Russel Crowe was in the big smoke the other night to promote his newly directed film at JDIFF. Here’s the hotly anticipated review.

Russell Crowe goes Oscar hunting in the directors chair with The Water Diviner, a historical fiction about a father’s search for his dead sons after the WWI battle at the Ottoman. It’s clear early on that Crowe doesn’t have the subtle subjective hand to make such done-to-death subject matter any more compelling than what has gone before it.
Olga Kurlyenko is great to look at but can’t act. Russell Crowe can act and does his usual thing of being gruff and charmingly unapproachable, but his mood fluctuates too inappropriately in this. You watch it and can’t help but wish there was a better director to navigate the tone. But no, it’s Crowe that’s calling the shots. Admittedly though, there are some nice shots in it, with some nifty tracking across the scenery, particularly in his home that engages and might even surprise. Structurally the films solid but becomes predictable and towards the end just downright pedestrian.

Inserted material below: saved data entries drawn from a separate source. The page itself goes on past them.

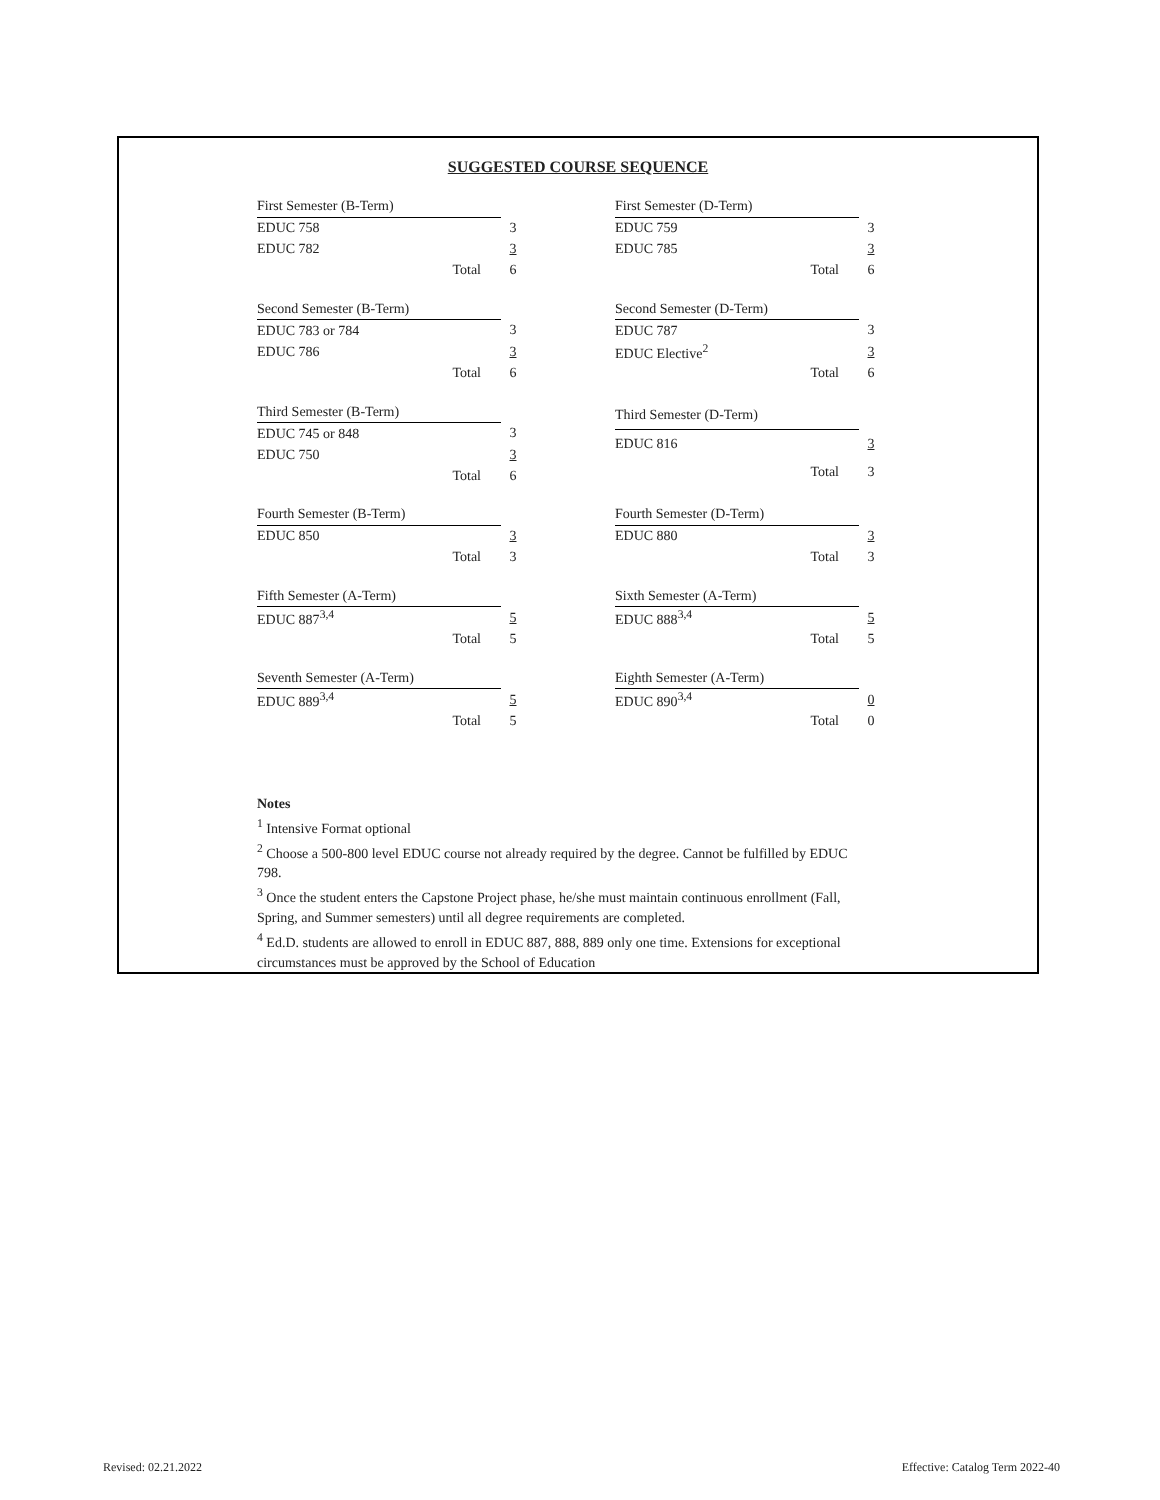SUGGESTED COURSE SEQUENCE
| First Semester (B-Term) | | |
| EDUC 758 | | 3 |
| EDUC 782 | | 3 |
| Total | | 6 |
| First Semester (D-Term) | | |
| EDUC 759 | | 3 |
| EDUC 785 | | 3 |
| Total | | 6 |
| Second Semester (B-Term) | | |
| EDUC 783 or 784 | | 3 |
| EDUC 786 | | 3 |
| Total | | 6 |
| Second Semester (D-Term) | | |
| EDUC 787 | | 3 |
| EDUC Elective<sup>2</sup> | | 3 |
| Total | | 6 |
| Third Semester (B-Term) | | |
| EDUC 745 or 848 | | 3 |
| EDUC 750 | | 3 |
| Total | | 6 |
| Third Semester (D-Term) | | |
| EDUC 816 | | 3 |
| Total | | 3 |
| Fourth Semester (B-Term) | | |
| EDUC 850 | | 3 |
| Total | | 3 |
| Fourth Semester (D-Term) | | |
| EDUC 880 | | 3 |
| Total | | 3 |
| Fifth Semester (A-Term) | | |
| EDUC 887<sup>3,4</sup> | | 5 |
| Total | | 5 |
| Sixth Semester (A-Term) | | |
| EDUC 888<sup>3,4</sup> | | 5 |
| Total | | 5 |
| Seventh Semester (A-Term) | | |
| EDUC 889<sup>3,4</sup> | | 5 |
| Total | | 5 |
| Eighth Semester (A-Term) | | |
| EDUC 890<sup>3,4</sup> | | 0 |
| Total | | 0 |
Notes
<sup>1</sup> Intensive Format optional
<sup>2</sup> Choose a 500-800 level EDUC course not already required by the degree. Cannot be fulfilled by EDUC 798.
<sup>3</sup> Once the student enters the Capstone Project phase, he/she must maintain continuous enrollment (Fall, Spring, and Summer semesters) until all degree requirements are completed.
<sup>4</sup> Ed.D. students are allowed to enroll in EDUC 887, 888, 889 only one time. Extensions for exceptional circumstances must be approved by the School of Education
Revised: 02.21.2022
Effective: Catalog Term 2022-40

Like in any war movie the battle scenes are key. In this film they are shit. Not for the want of trying, they’re shot at considerable scale and there’s no little amount of energy shown when the Aussie’s and Turks throw down. But, blurred slow motion has been outmoded since the turn of the last century and it’s largely used to compensate for an actions scenes lack of tension.
Neither does Crowe feel the need to bother with such gimmicks as filmic realism. All I’ll say is this, if you shoot someones face from absolute point-blank range, it’s going to do more damage than a cut on the forehead.

The title refers to Russell Crowe’s less than holistic profession of someone who uses his senses to detect water underground and plunge it out. The efficacy of this is something the movie is pretty ambivalent about, but sees enough to allow Crowes character to suss out his sons remains in the rubble four years after they were killed. That’s fine, family connections and all that, but you can’t help but think the title was dreamed up as a way to shift the story along in order to draw some blood. One of the opening scenes with Crowe using his apparatus (coat-hanger) to find water and dig it out is dangerously close to the introduction in Their Will Be Blood. Possible spoilers here, but Russell Crowe is no Daniel Plainview. And he’s certainly no Paul Thomas Anderson.

It’s a perfectly serviceable film, it’s nowhere near bad enough to get angry at, it plays it safe enough to avoid offending, but it’s surely made it into cinemas because the director is Superman’s dad.

And that’s the frustration of this movie – I really, really wanted to care. Even if that meant expending energy in hating it rather than just thinking it was okay. Nothing. You can tell that Crowe had good intentions, this was more than an Aussie flag-waving exercise for him, he wanted to tell a story. But he doesn’t have the tools to do it, and no amount of twisted coat-hangers is going to change that.